DATA FOR PROCESSING:
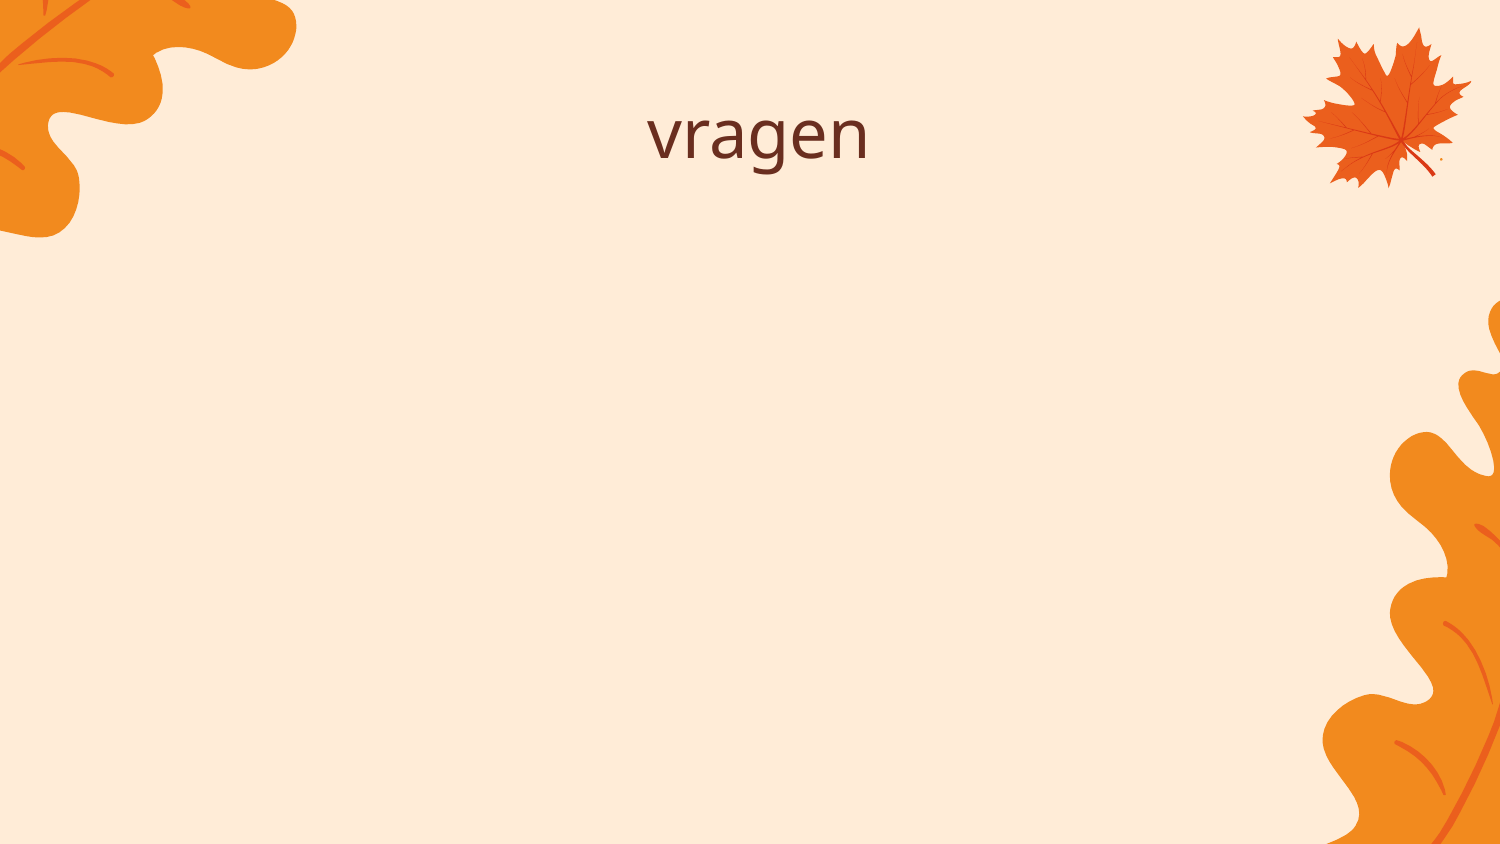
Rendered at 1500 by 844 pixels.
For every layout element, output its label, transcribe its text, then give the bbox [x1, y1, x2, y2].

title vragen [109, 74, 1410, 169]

* * *

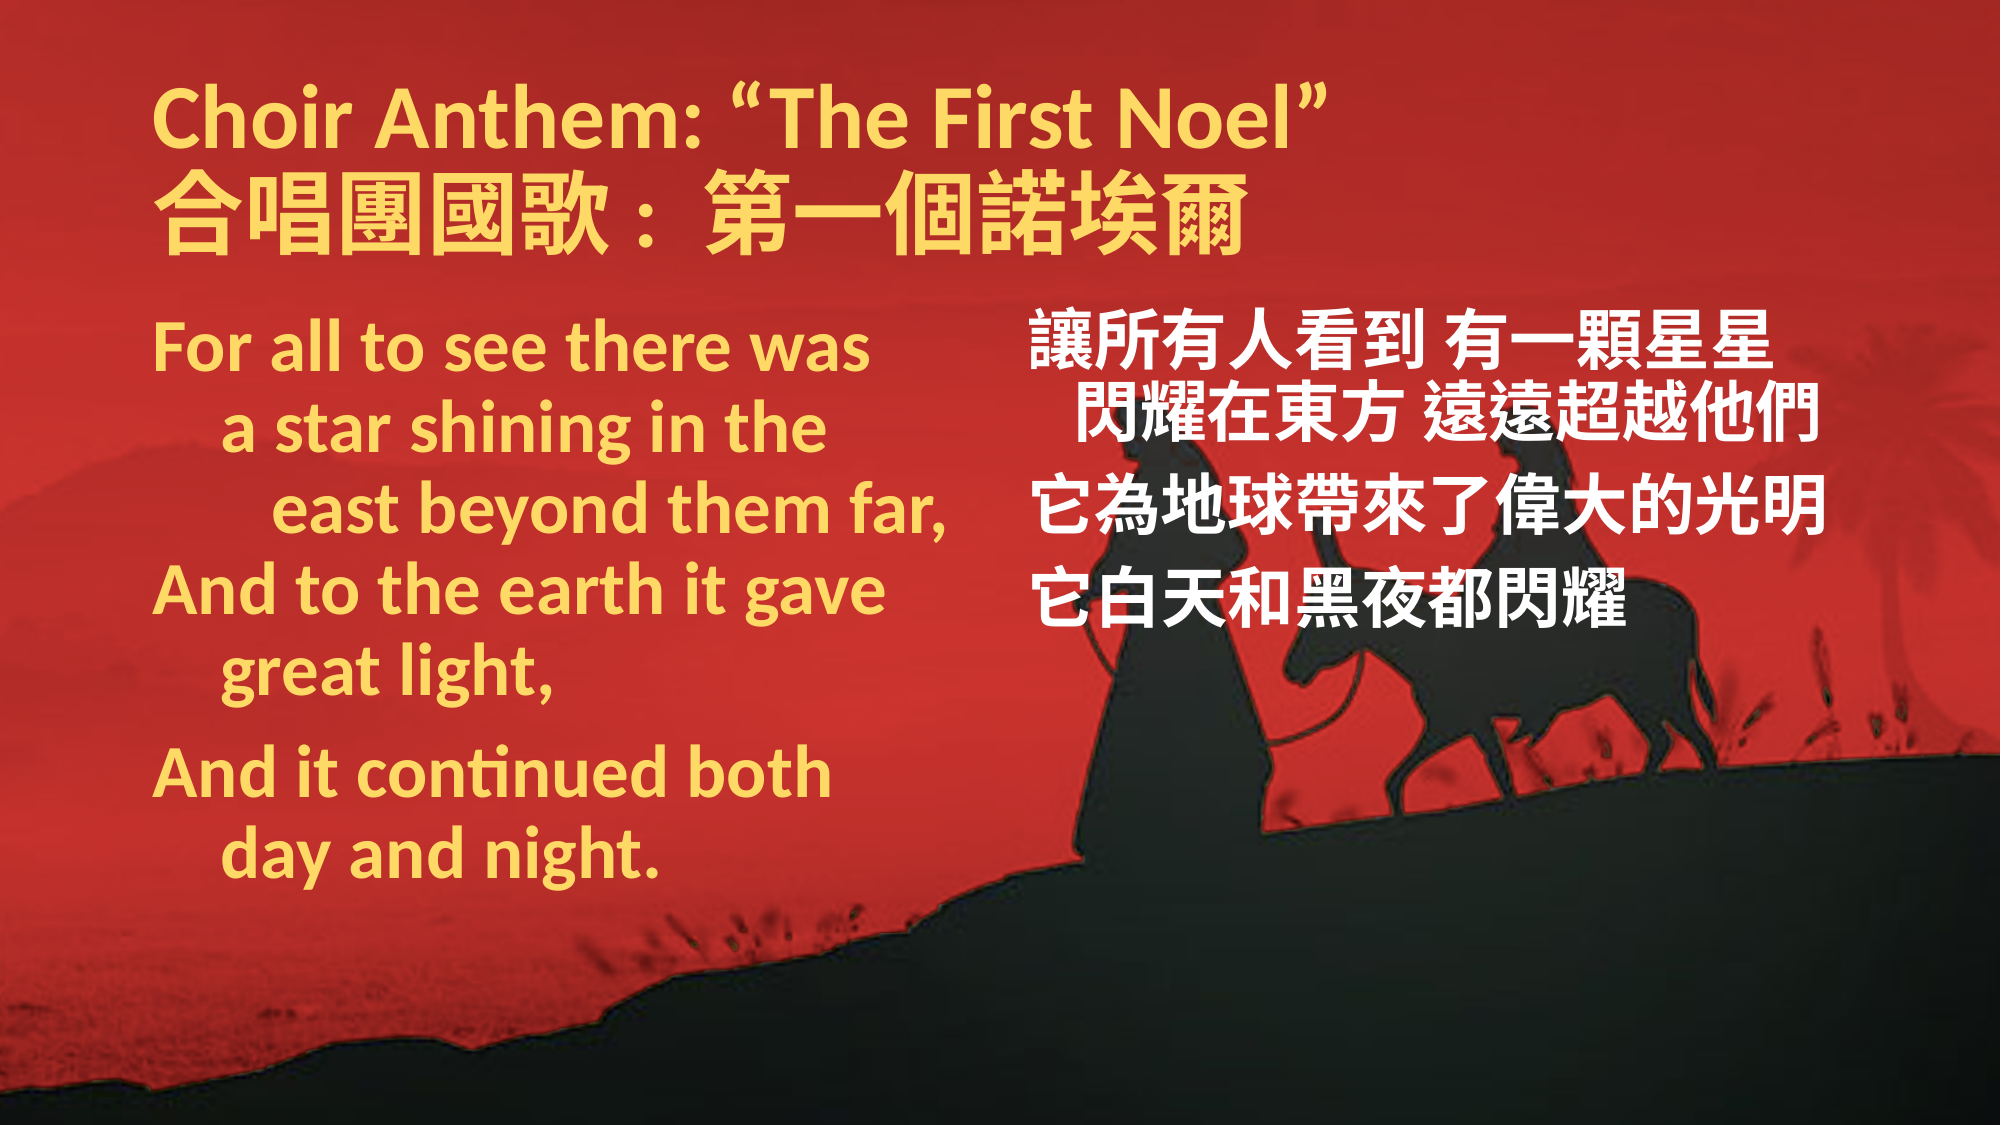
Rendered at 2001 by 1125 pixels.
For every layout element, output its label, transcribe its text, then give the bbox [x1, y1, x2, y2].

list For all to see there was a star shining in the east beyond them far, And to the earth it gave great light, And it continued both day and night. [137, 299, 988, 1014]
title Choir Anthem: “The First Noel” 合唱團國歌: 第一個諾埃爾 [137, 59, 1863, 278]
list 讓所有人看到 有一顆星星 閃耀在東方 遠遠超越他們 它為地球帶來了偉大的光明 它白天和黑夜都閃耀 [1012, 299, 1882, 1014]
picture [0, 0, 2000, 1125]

ASSIGNED TASK: Every line in the records that holds the word "Rendered" should be copied into the answer.

WRITTEN ANSWER:
Rendered at 1500 by 844 pixels.
Rendered at 2001 by 1125 pixels.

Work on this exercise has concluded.